Dislike: Meet The Lobbyists Facebook Hired To Help The Government Spy On You
Following the defeat of the Stop Online Piracy Act (SOPA), lobbyists for Big Business have been very careful when writing and promoting legislation that drastically curtails Internet freedoms.
Now, various corporations have gotten together to push for the Cyber Intelligence Sharing and Protection Act, or CISPA. Proponents of the bill are saying that it is about “cybersecurity” and protecting Americans. But the bill gives wide room for abuse. It allows the government, private security agencies, or private corporations to share “cyber threat” information — which can be your personal and private information — with each other without even telling you they’re doing it and with complete legal immunity.
Unlike SOPA, a number of major tech giants support CISPA. One of these is Facebook. Facebook employs a number of lobbying firms in Washington, and according to documents reviewed by Republic Report, the firm handling lobbying for CISPA is Fierce, Isakowitz & Blalock. We’ve created a rundown of the lobbyists at the firm who are trying to dramatically expand the power of private corporations and the government to spy on you online. Each of these lobbyists has filed reports about their lobbying for CISPA.
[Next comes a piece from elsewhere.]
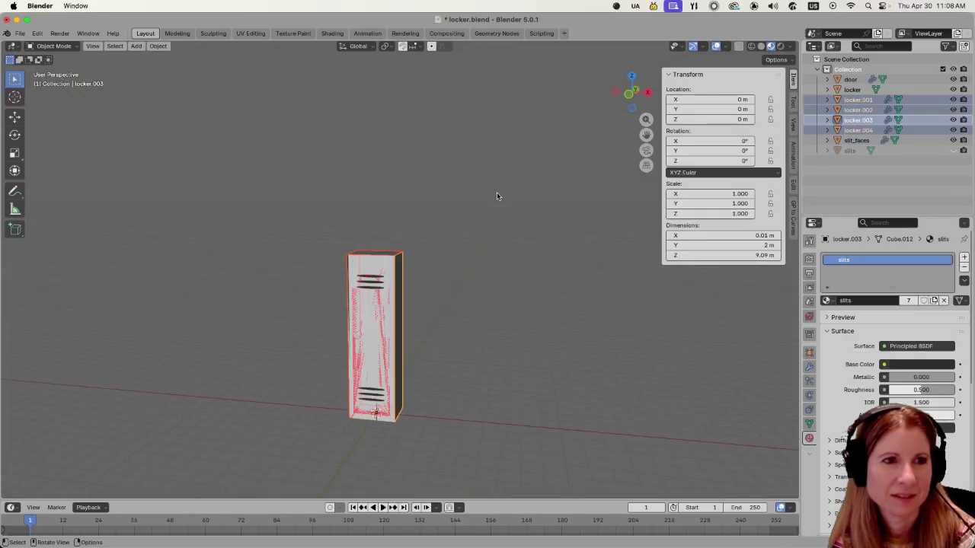
- Enter Edit Mode, select all pieces locker through locker.004, and return to Object Mode
key(Tab)
scroll(461, 246, right, 3)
Mark Isakowitz: Isakowitz is the President of the firm, and previously managed the lobbying team of the National Federation of Independent Business (NFIB). CNN Money profiled him in 2003, detailing how he threatened lawmakers with $4 million worth of ads if they didn’t vote his way.
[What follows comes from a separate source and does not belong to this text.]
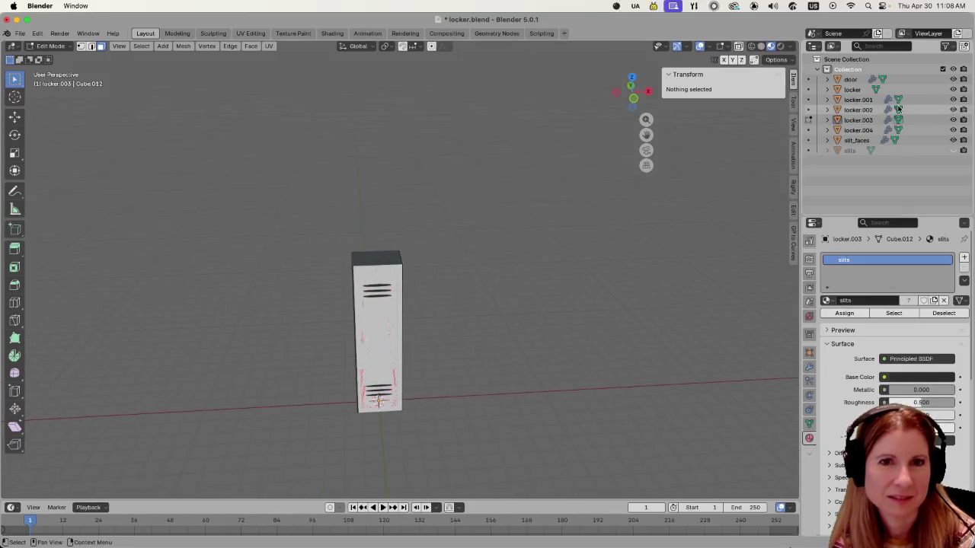
click(856, 130)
Aleix Jarvis: Jarvis is the Revolving Door defined. He previously worked for Congressman Charles Taylor (R) of his home state of North Carolina, and then spent 10 years working for Sen. Lindsey Graham (R) of South Carolina. After a stint with the Republican National Committee, Jarvais joined the lobbying firm where he works now. In addition to helping Facebook empower the government and corporations to spy on you, he has also worked for oil giant BP, Apple, and JP Morgan Chase.
Kirk Blalock: Blalock, an Atlanta, Georgia native, also has taken his turn through the Revolving Door. After a stint at the Bush White House, he joined the firm and has taken on all sorts of corporate clients who want a chance at government largesse. He has represented everyone from Time Warner to the National Pork Producers Council.
Billy Piper: Piper previously worked for Sen. Mitch McConnell (R-KY). He cashes out on his 9 years of government service by lobbying for Big Pharma, among other clients.
Danielle Maurer: Maurer was named one of Washingtonian Magazine’s “40 under 40″ because she ” left Capitol Hill only in March , but she’s already earning a reputation as one of the best-connected young lobbyists.” One thing not covered in that fawning profile of Maurer is that she has been a lobbyist for foreign weapons manufacturers, among other interests.
Kate Hull: Another veteran of the Revolving Door, Hull has lobbied for banks, airlines, and others who want special favors from the federal government.
Kirsten Chadwick: Chadwick spent a handful of years in the White Houses of both George H.W. Bush and his son, and now she focuses on a more lucrative career: lobbying for Big Business.
Mike Chappell: Chappell spent a few years working for Congress before cashing out and working for the lobbying firm since 2003. “Chappell’s excellent political and legislative skills have been matched by his ability to attract and maintain top notch business, and that combination has earned him his partner status,” said Blalock when the firm welcomed Chappell on as a partner.
What’s particularly interesting about all of these individuals is that every single one previously worked somewhere in the executive or legislative branches of the Federal government. They were paid by taxpayers to get the training and connections that now allow them to have high-paid lobbying jobs representing corporations.
As one consultant who worked on SOPA — former Clinton advisor Doug Sosnik — said at a conference of for-profit colleges I attended a few months ago, the reason why that legislation failed is because the entertainment industry that was pushing it had little support at the grassroots level and was facing a huge outside-of-Washington backlash. With corporations spending big money to enact CISPA, similar citizen engagement is needed to ensure a fair democratic process and a result that protects the public interest.